Maar de dreiging van een katholieke verkiezingsoverwinning in 1884 bracht al een ommekeer. In mei 1884 ondertekenden Van Rijswijck en zijn medestanders een belofte aan de Ruche Wallonne om in de Antwerpse scholen Waalse afdelingen op te richten waarin de wet niet van toepassing zou zijn. Advocaat Van Rijswijck hielp in 1888 beletten dat de advocaten in strafzaken zouden worden verplicht in het Nederlands te pleiten wanneer hun cliënt geen andere taal verstond. Het verdwijnen van De Kleine Gazet in hetzelfde jaar bevestigde — na de herrie rond de stichting van de Koninklijke Vlaamse Academie voor Taal- en Letterkunde en de weigering om deel te nemen aan onzijdige landdagen (Landdagbeweging) — dat er in Antwerpen opnieuw geen politiek liberaal flamingantisme meer bestond.
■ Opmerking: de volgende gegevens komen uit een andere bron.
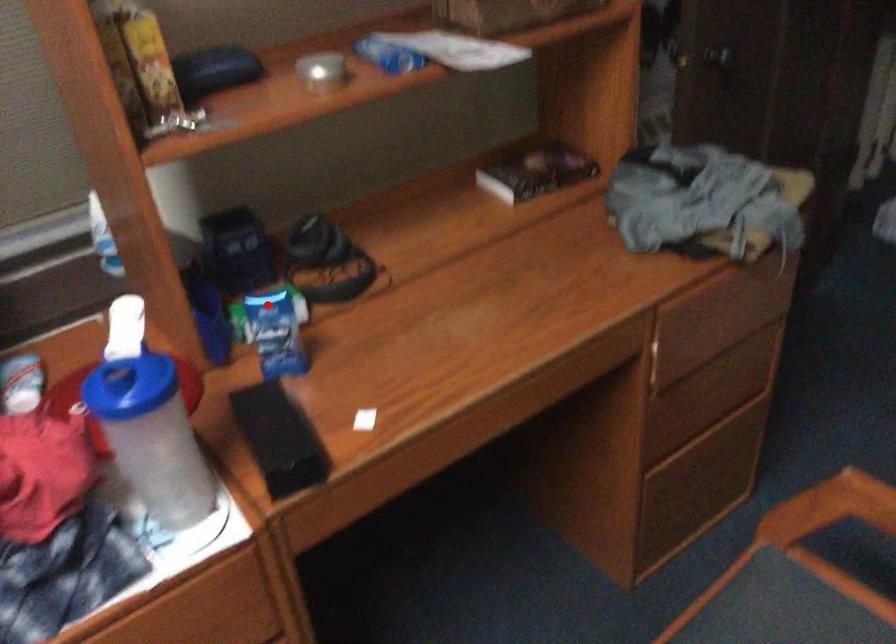
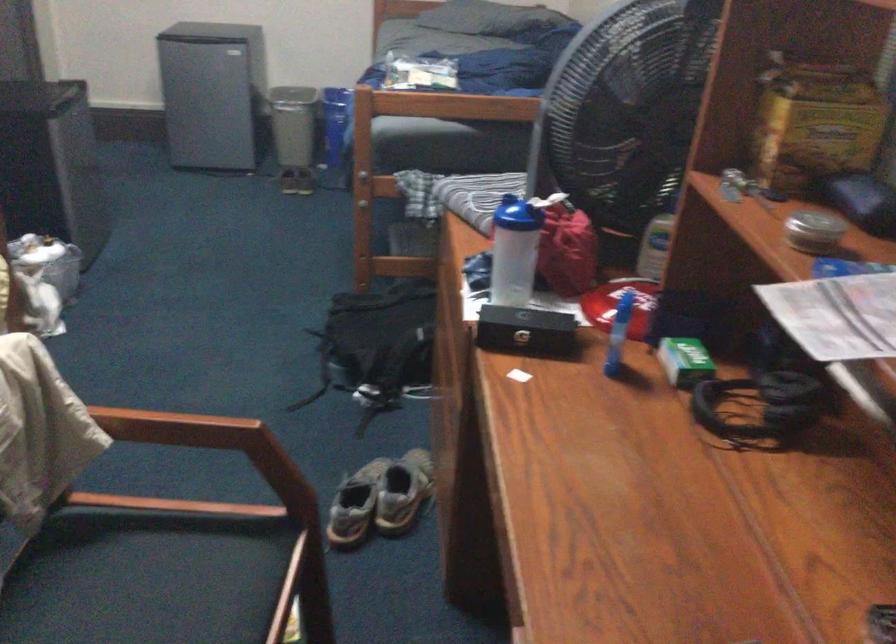
Question: A red point is marked in image1. In image2, is the corresponding 3D point closer to the camera or farther? Reply with the corresponding letter.

Choices:
 (A) The corresponding 3D point is closer.
 (B) The corresponding 3D point is farther.

Answer: (B)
Onder meer daarom was Van Rijswijck aanvaardbaar als burgemeester in 1892. Onder zijn bestuur, tot 1906, konden beambten het gebruik van de volkstaal in de stedelijke administratie verruimen, zich beroepend op de beslissing van de Meeting-gemeenteraad uit 1866 die nooit formeel was ingetrokken. Maar de burgemeester zorgde ervoor dat 58,8% van de leerlingen van de oude humaniora terechtkwam in de ‘Waalse afdeling’ van het atheneum die hij beloofd had, en dat zelfs in de ‘Vlaamse afdeling’ de weinige lessen die volgens de wet Nederlandstalig moesten zijn, tweetalig werden gegeven. In 1898 kreeg in Antwerpen de Ruche Wallonne naar Gents voorbeeld eigen vertegenwoordigers in de gemeente- en de provincieraad, krachtens een akkoord in de schoot van de liberale partij dat door de voorzitter van de Liberale Vlaamsche Bond was goedgekeurd.
Meer weten? Klik hier.
- .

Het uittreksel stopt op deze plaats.